Au moins 52 personnes ont été enlevées par des hommes armés dans le nord-ouest du Nigeria, ont annoncé lundi 3 août les autorités locales. L'incident s'est produit dans la nuit de dimanche à lundi, lorsqu'un groupe d'assaillants à moto a encerclé un village isolé de la région, emmenant avec lui des dizaines d'habitants, dont une majorité de femmes et d'enfants.
Selon les premiers témoignages recueillis sur place, les envahisseurs ont tiré en l'air pour semer la panique avant de procéder au ramassage des otages. « Ils sont arrivés vers 2 heures du matin, ont exigé de l'argent, puis ont emmené les gens par groupes », a raconté un résident, sous couvert d'anonymat. Les assaillants ont également incendié plusieurs maisons et emporté des biens de valeur.
Cet enlèvement massif s'inscrit dans une escalade de violences chroniques qui touchent le nord-ouest du Nigeria. Des gangs armés, souvent désignés sous le nom de « bandits », y multiplient les rapts pour obtenir des rançons. Les villages isolés, dépourvus de protection, sont particulièrement vulnérables.
Une insécurité endémique
Le nord-ouest du Nigeria est devenu l'épicentre d'une vague de kidnappings qui ne cesse de s'amplifier depuis plusieurs années. Selon des organisations humanitaires, des milliers de personnes ont été enlevées dans cette région depuis 2020, et les victimes sont souvent détenues pendant des semaines ou des mois dans des camps cachés au cœur des forêts.
Les ravisseurs réclament généralement des rançons en espèces, qui peuvent aller de quelques centaines à plusieurs millions de nairas (la monnaie locale). Les familles des otages, souvent très pauvres, sont parfois contraintes de vendre tous leurs biens pour réunir la somme demandée.

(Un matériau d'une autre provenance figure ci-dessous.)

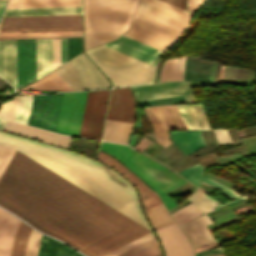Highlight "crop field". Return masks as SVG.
<instances>
[{
    "label": "crop field",
    "instance_id": "crop-field-48",
    "mask_svg": "<svg viewBox=\"0 0 256 256\" xmlns=\"http://www.w3.org/2000/svg\"><path fill=\"white\" fill-rule=\"evenodd\" d=\"M54 68L61 65L60 39H53Z\"/></svg>",
    "mask_w": 256,
    "mask_h": 256
},
{
    "label": "crop field",
    "instance_id": "crop-field-20",
    "mask_svg": "<svg viewBox=\"0 0 256 256\" xmlns=\"http://www.w3.org/2000/svg\"><path fill=\"white\" fill-rule=\"evenodd\" d=\"M210 223H212V220L207 215H203L185 223H182L180 224V226L185 231L194 248H196L207 243L216 242L206 226ZM198 228L207 242L200 234Z\"/></svg>",
    "mask_w": 256,
    "mask_h": 256
},
{
    "label": "crop field",
    "instance_id": "crop-field-35",
    "mask_svg": "<svg viewBox=\"0 0 256 256\" xmlns=\"http://www.w3.org/2000/svg\"><path fill=\"white\" fill-rule=\"evenodd\" d=\"M201 214L203 213L191 203L171 215L180 224Z\"/></svg>",
    "mask_w": 256,
    "mask_h": 256
},
{
    "label": "crop field",
    "instance_id": "crop-field-11",
    "mask_svg": "<svg viewBox=\"0 0 256 256\" xmlns=\"http://www.w3.org/2000/svg\"><path fill=\"white\" fill-rule=\"evenodd\" d=\"M61 95H34L28 124L55 132Z\"/></svg>",
    "mask_w": 256,
    "mask_h": 256
},
{
    "label": "crop field",
    "instance_id": "crop-field-43",
    "mask_svg": "<svg viewBox=\"0 0 256 256\" xmlns=\"http://www.w3.org/2000/svg\"><path fill=\"white\" fill-rule=\"evenodd\" d=\"M81 52V38H67V60Z\"/></svg>",
    "mask_w": 256,
    "mask_h": 256
},
{
    "label": "crop field",
    "instance_id": "crop-field-55",
    "mask_svg": "<svg viewBox=\"0 0 256 256\" xmlns=\"http://www.w3.org/2000/svg\"><path fill=\"white\" fill-rule=\"evenodd\" d=\"M4 6H5V5L0 4V13H2V12H3Z\"/></svg>",
    "mask_w": 256,
    "mask_h": 256
},
{
    "label": "crop field",
    "instance_id": "crop-field-23",
    "mask_svg": "<svg viewBox=\"0 0 256 256\" xmlns=\"http://www.w3.org/2000/svg\"><path fill=\"white\" fill-rule=\"evenodd\" d=\"M37 79L53 70L52 39H36Z\"/></svg>",
    "mask_w": 256,
    "mask_h": 256
},
{
    "label": "crop field",
    "instance_id": "crop-field-16",
    "mask_svg": "<svg viewBox=\"0 0 256 256\" xmlns=\"http://www.w3.org/2000/svg\"><path fill=\"white\" fill-rule=\"evenodd\" d=\"M97 159L116 169L136 186L141 194L145 210L162 204V201L158 195L153 190H151L152 188L150 189L146 184L138 179L139 177L137 178L113 156L100 150Z\"/></svg>",
    "mask_w": 256,
    "mask_h": 256
},
{
    "label": "crop field",
    "instance_id": "crop-field-5",
    "mask_svg": "<svg viewBox=\"0 0 256 256\" xmlns=\"http://www.w3.org/2000/svg\"><path fill=\"white\" fill-rule=\"evenodd\" d=\"M54 71L73 91L110 86V83L83 53Z\"/></svg>",
    "mask_w": 256,
    "mask_h": 256
},
{
    "label": "crop field",
    "instance_id": "crop-field-57",
    "mask_svg": "<svg viewBox=\"0 0 256 256\" xmlns=\"http://www.w3.org/2000/svg\"><path fill=\"white\" fill-rule=\"evenodd\" d=\"M3 212H4V210L0 209V219L2 217Z\"/></svg>",
    "mask_w": 256,
    "mask_h": 256
},
{
    "label": "crop field",
    "instance_id": "crop-field-32",
    "mask_svg": "<svg viewBox=\"0 0 256 256\" xmlns=\"http://www.w3.org/2000/svg\"><path fill=\"white\" fill-rule=\"evenodd\" d=\"M82 36V31L0 34V39Z\"/></svg>",
    "mask_w": 256,
    "mask_h": 256
},
{
    "label": "crop field",
    "instance_id": "crop-field-14",
    "mask_svg": "<svg viewBox=\"0 0 256 256\" xmlns=\"http://www.w3.org/2000/svg\"><path fill=\"white\" fill-rule=\"evenodd\" d=\"M18 89L36 80L35 39L17 40Z\"/></svg>",
    "mask_w": 256,
    "mask_h": 256
},
{
    "label": "crop field",
    "instance_id": "crop-field-49",
    "mask_svg": "<svg viewBox=\"0 0 256 256\" xmlns=\"http://www.w3.org/2000/svg\"><path fill=\"white\" fill-rule=\"evenodd\" d=\"M216 138L219 144L231 143L233 142L228 130H214Z\"/></svg>",
    "mask_w": 256,
    "mask_h": 256
},
{
    "label": "crop field",
    "instance_id": "crop-field-30",
    "mask_svg": "<svg viewBox=\"0 0 256 256\" xmlns=\"http://www.w3.org/2000/svg\"><path fill=\"white\" fill-rule=\"evenodd\" d=\"M32 228L20 222L17 232L15 234L14 243L12 247L11 256H24L28 236Z\"/></svg>",
    "mask_w": 256,
    "mask_h": 256
},
{
    "label": "crop field",
    "instance_id": "crop-field-33",
    "mask_svg": "<svg viewBox=\"0 0 256 256\" xmlns=\"http://www.w3.org/2000/svg\"><path fill=\"white\" fill-rule=\"evenodd\" d=\"M203 189L199 188L192 196L188 199L195 204L199 209H201L204 214L214 210L213 207L220 205L217 201L213 200L209 196L205 195ZM209 194V193H207ZM211 195V194H209Z\"/></svg>",
    "mask_w": 256,
    "mask_h": 256
},
{
    "label": "crop field",
    "instance_id": "crop-field-36",
    "mask_svg": "<svg viewBox=\"0 0 256 256\" xmlns=\"http://www.w3.org/2000/svg\"><path fill=\"white\" fill-rule=\"evenodd\" d=\"M121 34L84 33L85 49L113 40Z\"/></svg>",
    "mask_w": 256,
    "mask_h": 256
},
{
    "label": "crop field",
    "instance_id": "crop-field-56",
    "mask_svg": "<svg viewBox=\"0 0 256 256\" xmlns=\"http://www.w3.org/2000/svg\"><path fill=\"white\" fill-rule=\"evenodd\" d=\"M154 144V142H152L148 147H146L144 150H143V152L145 151V150H147L151 145H153Z\"/></svg>",
    "mask_w": 256,
    "mask_h": 256
},
{
    "label": "crop field",
    "instance_id": "crop-field-25",
    "mask_svg": "<svg viewBox=\"0 0 256 256\" xmlns=\"http://www.w3.org/2000/svg\"><path fill=\"white\" fill-rule=\"evenodd\" d=\"M186 130L209 129L200 105L178 106Z\"/></svg>",
    "mask_w": 256,
    "mask_h": 256
},
{
    "label": "crop field",
    "instance_id": "crop-field-2",
    "mask_svg": "<svg viewBox=\"0 0 256 256\" xmlns=\"http://www.w3.org/2000/svg\"><path fill=\"white\" fill-rule=\"evenodd\" d=\"M101 150L113 155L160 196L168 211L178 205L166 193L188 182L155 160L123 145L103 142Z\"/></svg>",
    "mask_w": 256,
    "mask_h": 256
},
{
    "label": "crop field",
    "instance_id": "crop-field-29",
    "mask_svg": "<svg viewBox=\"0 0 256 256\" xmlns=\"http://www.w3.org/2000/svg\"><path fill=\"white\" fill-rule=\"evenodd\" d=\"M178 59L179 58H171L165 62L162 68L160 82L169 80H182L185 56L180 58L177 70Z\"/></svg>",
    "mask_w": 256,
    "mask_h": 256
},
{
    "label": "crop field",
    "instance_id": "crop-field-18",
    "mask_svg": "<svg viewBox=\"0 0 256 256\" xmlns=\"http://www.w3.org/2000/svg\"><path fill=\"white\" fill-rule=\"evenodd\" d=\"M3 129L67 148H69L72 138L8 121H6Z\"/></svg>",
    "mask_w": 256,
    "mask_h": 256
},
{
    "label": "crop field",
    "instance_id": "crop-field-26",
    "mask_svg": "<svg viewBox=\"0 0 256 256\" xmlns=\"http://www.w3.org/2000/svg\"><path fill=\"white\" fill-rule=\"evenodd\" d=\"M133 125L132 123L106 119L103 140L127 144Z\"/></svg>",
    "mask_w": 256,
    "mask_h": 256
},
{
    "label": "crop field",
    "instance_id": "crop-field-38",
    "mask_svg": "<svg viewBox=\"0 0 256 256\" xmlns=\"http://www.w3.org/2000/svg\"><path fill=\"white\" fill-rule=\"evenodd\" d=\"M206 170L203 166H201L199 163L195 164L194 166L186 169L185 171L179 173L186 177L188 180L193 182L195 185L198 186L202 173Z\"/></svg>",
    "mask_w": 256,
    "mask_h": 256
},
{
    "label": "crop field",
    "instance_id": "crop-field-44",
    "mask_svg": "<svg viewBox=\"0 0 256 256\" xmlns=\"http://www.w3.org/2000/svg\"><path fill=\"white\" fill-rule=\"evenodd\" d=\"M14 151L0 146V176L12 157Z\"/></svg>",
    "mask_w": 256,
    "mask_h": 256
},
{
    "label": "crop field",
    "instance_id": "crop-field-59",
    "mask_svg": "<svg viewBox=\"0 0 256 256\" xmlns=\"http://www.w3.org/2000/svg\"><path fill=\"white\" fill-rule=\"evenodd\" d=\"M156 256H162V253H160V254H158V255H156Z\"/></svg>",
    "mask_w": 256,
    "mask_h": 256
},
{
    "label": "crop field",
    "instance_id": "crop-field-17",
    "mask_svg": "<svg viewBox=\"0 0 256 256\" xmlns=\"http://www.w3.org/2000/svg\"><path fill=\"white\" fill-rule=\"evenodd\" d=\"M113 49L121 51L125 54L133 56L137 59L145 61L155 66L156 59L162 53V51L155 49L151 46L143 44L125 35L121 36L114 42L104 44ZM108 47V48H109Z\"/></svg>",
    "mask_w": 256,
    "mask_h": 256
},
{
    "label": "crop field",
    "instance_id": "crop-field-3",
    "mask_svg": "<svg viewBox=\"0 0 256 256\" xmlns=\"http://www.w3.org/2000/svg\"><path fill=\"white\" fill-rule=\"evenodd\" d=\"M114 86L149 83L154 66L104 45L86 51ZM87 54V55H88Z\"/></svg>",
    "mask_w": 256,
    "mask_h": 256
},
{
    "label": "crop field",
    "instance_id": "crop-field-27",
    "mask_svg": "<svg viewBox=\"0 0 256 256\" xmlns=\"http://www.w3.org/2000/svg\"><path fill=\"white\" fill-rule=\"evenodd\" d=\"M38 256H82L77 254L65 245L49 238L42 236Z\"/></svg>",
    "mask_w": 256,
    "mask_h": 256
},
{
    "label": "crop field",
    "instance_id": "crop-field-4",
    "mask_svg": "<svg viewBox=\"0 0 256 256\" xmlns=\"http://www.w3.org/2000/svg\"><path fill=\"white\" fill-rule=\"evenodd\" d=\"M138 0H84V32L124 33Z\"/></svg>",
    "mask_w": 256,
    "mask_h": 256
},
{
    "label": "crop field",
    "instance_id": "crop-field-60",
    "mask_svg": "<svg viewBox=\"0 0 256 256\" xmlns=\"http://www.w3.org/2000/svg\"><path fill=\"white\" fill-rule=\"evenodd\" d=\"M1 15H2V14H0V18H1Z\"/></svg>",
    "mask_w": 256,
    "mask_h": 256
},
{
    "label": "crop field",
    "instance_id": "crop-field-51",
    "mask_svg": "<svg viewBox=\"0 0 256 256\" xmlns=\"http://www.w3.org/2000/svg\"><path fill=\"white\" fill-rule=\"evenodd\" d=\"M205 0H188V7L199 10L200 7L204 4Z\"/></svg>",
    "mask_w": 256,
    "mask_h": 256
},
{
    "label": "crop field",
    "instance_id": "crop-field-8",
    "mask_svg": "<svg viewBox=\"0 0 256 256\" xmlns=\"http://www.w3.org/2000/svg\"><path fill=\"white\" fill-rule=\"evenodd\" d=\"M136 12L181 31L192 15L159 0H140Z\"/></svg>",
    "mask_w": 256,
    "mask_h": 256
},
{
    "label": "crop field",
    "instance_id": "crop-field-54",
    "mask_svg": "<svg viewBox=\"0 0 256 256\" xmlns=\"http://www.w3.org/2000/svg\"><path fill=\"white\" fill-rule=\"evenodd\" d=\"M6 120H4L3 118L0 117V129H2L4 123Z\"/></svg>",
    "mask_w": 256,
    "mask_h": 256
},
{
    "label": "crop field",
    "instance_id": "crop-field-34",
    "mask_svg": "<svg viewBox=\"0 0 256 256\" xmlns=\"http://www.w3.org/2000/svg\"><path fill=\"white\" fill-rule=\"evenodd\" d=\"M32 97H33V95H31V96L19 95L15 118H14L15 121H19V122L27 124L30 107H31V102H32Z\"/></svg>",
    "mask_w": 256,
    "mask_h": 256
},
{
    "label": "crop field",
    "instance_id": "crop-field-21",
    "mask_svg": "<svg viewBox=\"0 0 256 256\" xmlns=\"http://www.w3.org/2000/svg\"><path fill=\"white\" fill-rule=\"evenodd\" d=\"M170 135L174 144L187 155L206 146L201 131H172Z\"/></svg>",
    "mask_w": 256,
    "mask_h": 256
},
{
    "label": "crop field",
    "instance_id": "crop-field-7",
    "mask_svg": "<svg viewBox=\"0 0 256 256\" xmlns=\"http://www.w3.org/2000/svg\"><path fill=\"white\" fill-rule=\"evenodd\" d=\"M108 91L88 92L79 136L99 139Z\"/></svg>",
    "mask_w": 256,
    "mask_h": 256
},
{
    "label": "crop field",
    "instance_id": "crop-field-1",
    "mask_svg": "<svg viewBox=\"0 0 256 256\" xmlns=\"http://www.w3.org/2000/svg\"><path fill=\"white\" fill-rule=\"evenodd\" d=\"M14 149L150 230L133 187L111 169L70 151L0 131ZM0 178V205L88 256H102L148 232L20 153Z\"/></svg>",
    "mask_w": 256,
    "mask_h": 256
},
{
    "label": "crop field",
    "instance_id": "crop-field-53",
    "mask_svg": "<svg viewBox=\"0 0 256 256\" xmlns=\"http://www.w3.org/2000/svg\"><path fill=\"white\" fill-rule=\"evenodd\" d=\"M66 62V38L62 39V63Z\"/></svg>",
    "mask_w": 256,
    "mask_h": 256
},
{
    "label": "crop field",
    "instance_id": "crop-field-28",
    "mask_svg": "<svg viewBox=\"0 0 256 256\" xmlns=\"http://www.w3.org/2000/svg\"><path fill=\"white\" fill-rule=\"evenodd\" d=\"M20 90H61L71 91L67 85L58 77V75L52 71L44 78L23 87Z\"/></svg>",
    "mask_w": 256,
    "mask_h": 256
},
{
    "label": "crop field",
    "instance_id": "crop-field-46",
    "mask_svg": "<svg viewBox=\"0 0 256 256\" xmlns=\"http://www.w3.org/2000/svg\"><path fill=\"white\" fill-rule=\"evenodd\" d=\"M156 243L157 242H156L155 238H153V239H151V240H149V241H147V242H145V243H143V244H141V245H139V246H137V247L121 254V255H119V256H132V255H134V254H136V253H138V252H140V251H142V250H144V249H146V248H148V247H150V246H152Z\"/></svg>",
    "mask_w": 256,
    "mask_h": 256
},
{
    "label": "crop field",
    "instance_id": "crop-field-50",
    "mask_svg": "<svg viewBox=\"0 0 256 256\" xmlns=\"http://www.w3.org/2000/svg\"><path fill=\"white\" fill-rule=\"evenodd\" d=\"M160 252H161L160 247L158 244H156V245H154V246H152L134 256H154Z\"/></svg>",
    "mask_w": 256,
    "mask_h": 256
},
{
    "label": "crop field",
    "instance_id": "crop-field-19",
    "mask_svg": "<svg viewBox=\"0 0 256 256\" xmlns=\"http://www.w3.org/2000/svg\"><path fill=\"white\" fill-rule=\"evenodd\" d=\"M0 75L17 88L16 40L0 41Z\"/></svg>",
    "mask_w": 256,
    "mask_h": 256
},
{
    "label": "crop field",
    "instance_id": "crop-field-24",
    "mask_svg": "<svg viewBox=\"0 0 256 256\" xmlns=\"http://www.w3.org/2000/svg\"><path fill=\"white\" fill-rule=\"evenodd\" d=\"M82 14V6L6 9L3 16Z\"/></svg>",
    "mask_w": 256,
    "mask_h": 256
},
{
    "label": "crop field",
    "instance_id": "crop-field-39",
    "mask_svg": "<svg viewBox=\"0 0 256 256\" xmlns=\"http://www.w3.org/2000/svg\"><path fill=\"white\" fill-rule=\"evenodd\" d=\"M82 30V27L0 29V33Z\"/></svg>",
    "mask_w": 256,
    "mask_h": 256
},
{
    "label": "crop field",
    "instance_id": "crop-field-37",
    "mask_svg": "<svg viewBox=\"0 0 256 256\" xmlns=\"http://www.w3.org/2000/svg\"><path fill=\"white\" fill-rule=\"evenodd\" d=\"M203 182L208 183V184L214 186L215 188H217V189H219L220 191L226 193L227 195H229V196H230L231 198H233V199L236 198L235 200H233V201H231V202H229V203H226V204H224V205H221V206L216 207V208H215L216 210L219 209V208L225 207V206H227V205H230V204L239 202V201H241V200L247 199L246 196H249L248 194H246V195L240 197L241 195H239V194L236 193L235 191H233V190H231V189H229V188H227V187H225V186H222V185H220L219 183H217V182H215V181H213V180H210V179H208V178H205V177H203ZM239 197H240V198H239Z\"/></svg>",
    "mask_w": 256,
    "mask_h": 256
},
{
    "label": "crop field",
    "instance_id": "crop-field-10",
    "mask_svg": "<svg viewBox=\"0 0 256 256\" xmlns=\"http://www.w3.org/2000/svg\"><path fill=\"white\" fill-rule=\"evenodd\" d=\"M142 109L156 133L157 142L164 147L171 143L167 130L184 129L176 106L142 107Z\"/></svg>",
    "mask_w": 256,
    "mask_h": 256
},
{
    "label": "crop field",
    "instance_id": "crop-field-40",
    "mask_svg": "<svg viewBox=\"0 0 256 256\" xmlns=\"http://www.w3.org/2000/svg\"><path fill=\"white\" fill-rule=\"evenodd\" d=\"M153 237L154 236H153L152 232H150V233H148V234H146V235H144V236H142V237H140V238H138V239H136V240H134V241H132V242H130V243H128V244H126V245H124V246H122V247L104 255V256H117V255H119V254H121V253H123V252H125V251H127V250H129V249H131V248H133V247L151 239V238H153Z\"/></svg>",
    "mask_w": 256,
    "mask_h": 256
},
{
    "label": "crop field",
    "instance_id": "crop-field-9",
    "mask_svg": "<svg viewBox=\"0 0 256 256\" xmlns=\"http://www.w3.org/2000/svg\"><path fill=\"white\" fill-rule=\"evenodd\" d=\"M86 94L63 93L56 132L78 136Z\"/></svg>",
    "mask_w": 256,
    "mask_h": 256
},
{
    "label": "crop field",
    "instance_id": "crop-field-41",
    "mask_svg": "<svg viewBox=\"0 0 256 256\" xmlns=\"http://www.w3.org/2000/svg\"><path fill=\"white\" fill-rule=\"evenodd\" d=\"M41 235L42 234L38 233L37 231L32 230V232L29 236L25 256H37L38 246H39V241H40Z\"/></svg>",
    "mask_w": 256,
    "mask_h": 256
},
{
    "label": "crop field",
    "instance_id": "crop-field-31",
    "mask_svg": "<svg viewBox=\"0 0 256 256\" xmlns=\"http://www.w3.org/2000/svg\"><path fill=\"white\" fill-rule=\"evenodd\" d=\"M146 213L150 219L154 230L174 223L172 218L169 216L164 204L146 210Z\"/></svg>",
    "mask_w": 256,
    "mask_h": 256
},
{
    "label": "crop field",
    "instance_id": "crop-field-22",
    "mask_svg": "<svg viewBox=\"0 0 256 256\" xmlns=\"http://www.w3.org/2000/svg\"><path fill=\"white\" fill-rule=\"evenodd\" d=\"M20 220L4 212L0 222V256H10L14 234Z\"/></svg>",
    "mask_w": 256,
    "mask_h": 256
},
{
    "label": "crop field",
    "instance_id": "crop-field-13",
    "mask_svg": "<svg viewBox=\"0 0 256 256\" xmlns=\"http://www.w3.org/2000/svg\"><path fill=\"white\" fill-rule=\"evenodd\" d=\"M156 233L165 256H194L191 244L176 223L158 229Z\"/></svg>",
    "mask_w": 256,
    "mask_h": 256
},
{
    "label": "crop field",
    "instance_id": "crop-field-12",
    "mask_svg": "<svg viewBox=\"0 0 256 256\" xmlns=\"http://www.w3.org/2000/svg\"><path fill=\"white\" fill-rule=\"evenodd\" d=\"M132 88L139 101L185 94L187 103H197L190 82H166Z\"/></svg>",
    "mask_w": 256,
    "mask_h": 256
},
{
    "label": "crop field",
    "instance_id": "crop-field-6",
    "mask_svg": "<svg viewBox=\"0 0 256 256\" xmlns=\"http://www.w3.org/2000/svg\"><path fill=\"white\" fill-rule=\"evenodd\" d=\"M180 33L179 30L136 13L125 35L164 51L172 46Z\"/></svg>",
    "mask_w": 256,
    "mask_h": 256
},
{
    "label": "crop field",
    "instance_id": "crop-field-47",
    "mask_svg": "<svg viewBox=\"0 0 256 256\" xmlns=\"http://www.w3.org/2000/svg\"><path fill=\"white\" fill-rule=\"evenodd\" d=\"M241 141L250 153V155L256 153V135L241 138Z\"/></svg>",
    "mask_w": 256,
    "mask_h": 256
},
{
    "label": "crop field",
    "instance_id": "crop-field-52",
    "mask_svg": "<svg viewBox=\"0 0 256 256\" xmlns=\"http://www.w3.org/2000/svg\"><path fill=\"white\" fill-rule=\"evenodd\" d=\"M184 10L186 0H162Z\"/></svg>",
    "mask_w": 256,
    "mask_h": 256
},
{
    "label": "crop field",
    "instance_id": "crop-field-42",
    "mask_svg": "<svg viewBox=\"0 0 256 256\" xmlns=\"http://www.w3.org/2000/svg\"><path fill=\"white\" fill-rule=\"evenodd\" d=\"M17 96L9 102H4L0 104V115L6 119H11L13 120L14 118V113H15V107H16V102H17Z\"/></svg>",
    "mask_w": 256,
    "mask_h": 256
},
{
    "label": "crop field",
    "instance_id": "crop-field-45",
    "mask_svg": "<svg viewBox=\"0 0 256 256\" xmlns=\"http://www.w3.org/2000/svg\"><path fill=\"white\" fill-rule=\"evenodd\" d=\"M201 165L208 168L212 164H220L215 153L206 154L195 158Z\"/></svg>",
    "mask_w": 256,
    "mask_h": 256
},
{
    "label": "crop field",
    "instance_id": "crop-field-15",
    "mask_svg": "<svg viewBox=\"0 0 256 256\" xmlns=\"http://www.w3.org/2000/svg\"><path fill=\"white\" fill-rule=\"evenodd\" d=\"M106 118L135 123V100L131 89H113Z\"/></svg>",
    "mask_w": 256,
    "mask_h": 256
},
{
    "label": "crop field",
    "instance_id": "crop-field-58",
    "mask_svg": "<svg viewBox=\"0 0 256 256\" xmlns=\"http://www.w3.org/2000/svg\"><path fill=\"white\" fill-rule=\"evenodd\" d=\"M0 2L5 4V2H6V1H4V0H0Z\"/></svg>",
    "mask_w": 256,
    "mask_h": 256
}]
</instances>
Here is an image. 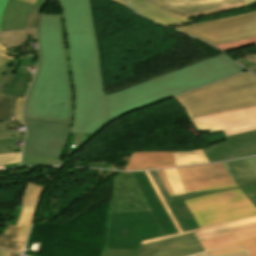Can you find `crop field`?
I'll use <instances>...</instances> for the list:
<instances>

Dans ce contexte, la population locale vit dans une peur constante. « On ne sait jamais si un village sera la prochaine cible », confie un enseignant de la région, joint par Le Monde. Les attaques ont également un impact économique désastreux : les agriculteurs abandonnent leurs champs, les marchés désertent, et de nombreux habitants songent à fuir vers des zones plus sûres.
La réponse des autorités
Les autorités nigérianes ont condamné l'attaque et promis de renforcer la sécurité dans le secteur. Des unités de l'armée et de la police ont été déployées pour tenter de retrouver les preneurs d'otages. « Nous ferons tout pour libérer nos concitoyens et traduire les criminels en justice », a déclaré un responsable régional, s'exprimant sous couvert d'anonymat.
Cependant, les opérations de recherche ont été entravées par le relief accidenté et la présence des bandes armées dans les forêts denses de la région. Par le passé, certaines opérations militaires ont permis de libérer des otages, mais d'autres se sont soldées par des échecs sanglants.
La situation est d'autant plus préoccupante que les enlèvements s'étendent désormais au-delà des zones rurales. Des voyageurs sont régulièrement interceptés sur les axes routiers, et des écoles ont également été visées, provoquant la fermeture de nombreux établissements scolaires.
Un phénomène qui dépasse la criminalité
Pour les experts, ces kidnappings de masse sont alimentés par un cocktail de pauvreté, de chômage et d'absence d'État dans les zones reculées. « Les bandits recrutent parmi les jeunes désœuvrés, attirés par l'argent facile des rançons », explique un analyste nigérian. Certaines de ces milices entretiennent également des liens avec des groupes jihadistes actifs dans le nord-est du pays.
Dimanche, le président nigérian a été informé de la situation et a donné des instructions fermes aux forces de sécurité. Toutefois, les familles des disparus restent dans une angoisse terrible. « Nous attendons des nouvelles de nos proches, mais rien ne vient », témoigne un habitant du village attaqué.
Cette nouvelle tragédie rappelle l'urgence d'une solution politique et sociale pour mettre fin à l'impunité dans cette région du Nigeria. Les organisations de défense des droits humains appellent le gouvernement à agir au-delà de la riposte militaire, en s'attaquant aux causes profondes de l'instabilité.